Bank of Japan joins the race of quantitative easing: Will it create more problems than solving them?
Bank of Japan (BOJ) arrived late at the party of monetary loosening among the developed nations but it arrived with a bang. After the US Federal Reserve and European Central Bank, BOJ loosened its purse strings. Under the new monetary policy, BOJ would try to achieve an inflation target of 2% from the current deflation of 0.3%.
What really surprised the market was the time frame within which the bank targets to reverse the 15 years of deflation. It has planned the purchase of long-term government debts and financial instruments linked to stock and property market. This will help to prop up the prices of the assets. It is estimated that the bank will have to buy around USD 73 billion worth of bonds every month to achieve its target.
This will constitute 1.4% of the nation’s GDP compared to 0.6% worth of bond buying done by the US Federal Reserve. In addition to this, BOJ will also increase purchases of exchange-traded funds by 1 trillion yen per year and real-estate trust funds by 30 billion yen per year. However, this is not the first attempt by BOJ with quantitative easing. It had tried once in 2001, in a milder form though, but had failed to lift the prices. Nonetheless, this is one of the most aggressive actions taken by any central bank.
The impact of the announcement was felt everywhere. The benchmark 10-year government bond yield witnessed its largest drop in a single day and fell to 0.425%, hitting an all time low. Another impact was visible on the Nikkei Stock Average that was up by 2.2% yesterday after the announcement and 1.58% today. The index is already trading at a multiyear high. Even the Yen depreciated against the US dollar and is currently trading at a three and half year low against the ‘Greenback’.
A fall in the value of Yen is definitely going to help Japanese exporters who were facing stiff completion in the global market after yen appreciated by 25% during 2009-12. Besides these short-term implications, there are some long-term ramifications that will once again hamper global financial stability, if not handled suitably.
If Haruhiko Kuroda, Governor, Bank of Japan succeeds in achieving his inflation target, it may create other problems. The rise in inflation is certainly going to be followed by a rise in the interest rates. Japan, which already has a dubious distinction of being the highest indebted country among the developed nations, a further increase in debt is going to stress the government finances.
Currently, interest payment accounts for one fourth of the government’s annual budget and if interest rate rises with a rise in the debt burden, the outcome may be disastrous.
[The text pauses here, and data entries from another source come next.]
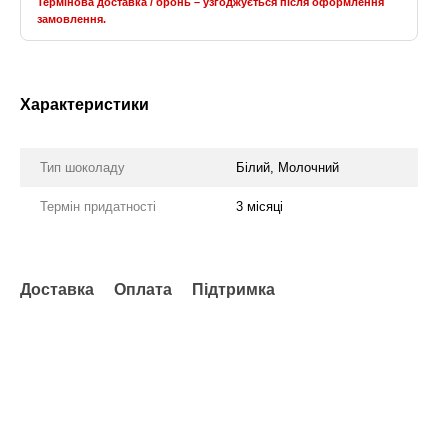
Термінова доставка / бронь – узгоджується після оформлення
замовлення.
Характеристики
Тип шоколаду
Білий, Молочний
Термін придатності
3 місяці
Доставка
Оплата
Підтримка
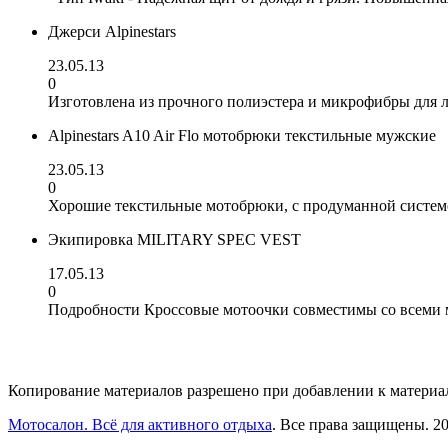
Джерси Alpinestars
23.05.13
0
Изготовлена из прочного полиэстера и микрофибры для 
Alpinestars A10 Air Flo мотобрюки текстильные мужские
23.05.13
0
Хорошие текстильные мотобрюки, с продуманной систем
Экипировка MILITARY SPEC VEST
17.05.13
0
Подробности Кроссовые мотоочки совместимы со всеми м
Копирование материалов разрешено при добавлении к материал
Мотосалон. Всё для активного отдыха
. Все права защищены. 201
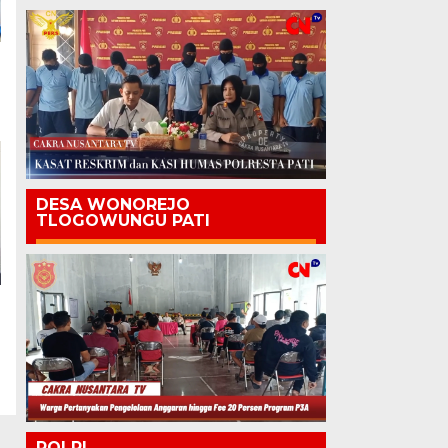
DESA WONOREJO
TLOGOWUNGU PATI
POLRI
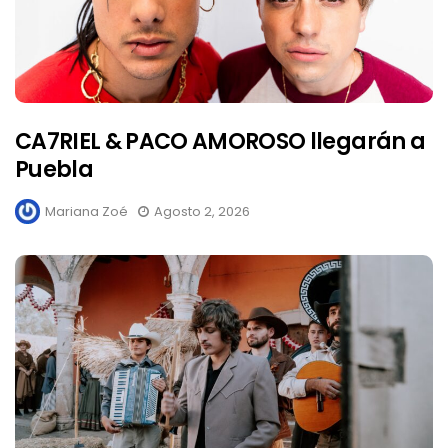
CA7RIEL & PACO AMOROSO llegarán a
Puebla
Mariana Zoé
Agosto 2, 2026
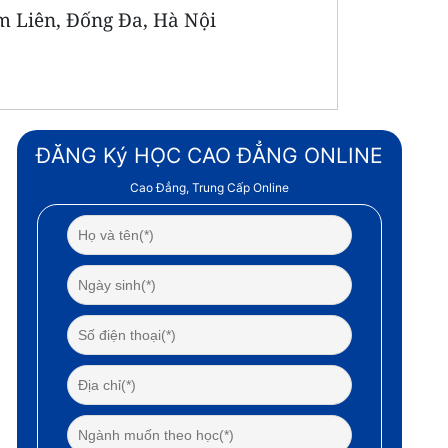
im Liên, Đống Đa, Hà Nội
ĐĂNG Ký HỌC CAO ĐẲNG ONLINE
Cao Đẳng, Trung Cấp Online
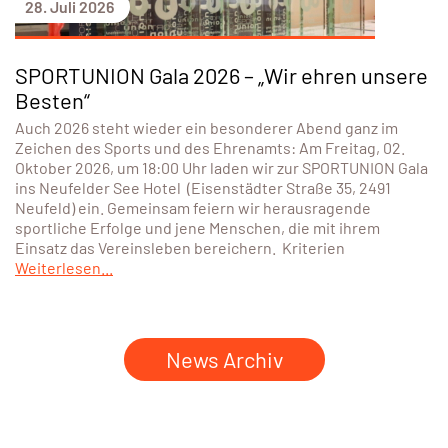
ÖSTERREICH
2. Vienna Climate Run: Laufen für den
Planeten
Jeder Kilometer zählt – für die eigene Fitness und für den
Schutz wertvoller Ökosysteme. Der Vienna Climate Run
geht am 26. September in die zweite Runde! Die Anmeldung
ist ab sofort möglich!
Weiterlesen...
28. Juli 2026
It’s not only the government finances that are going to get hurt; banks will also be equally harmed as they carry large amount of government bonds in their balance sheets. Once the bond market starts falling, the implication will be grave for the Japanese Banks who are already operating with razor- thin margins and will dwarf the recent crisis in Europe.
Regardless, this will have a positive impact on the Indian equity market. In the last 15 months, liquidity has been one of the most important factors that were supporting the market. This monetary easing will definitely spill over and money will pour into the Indian markets and will support them. Moreover, some of the companies like Maruti Suzuki India that make various payments in Yen either for imports or royalty will be positively impacted with the depreciation in Yen.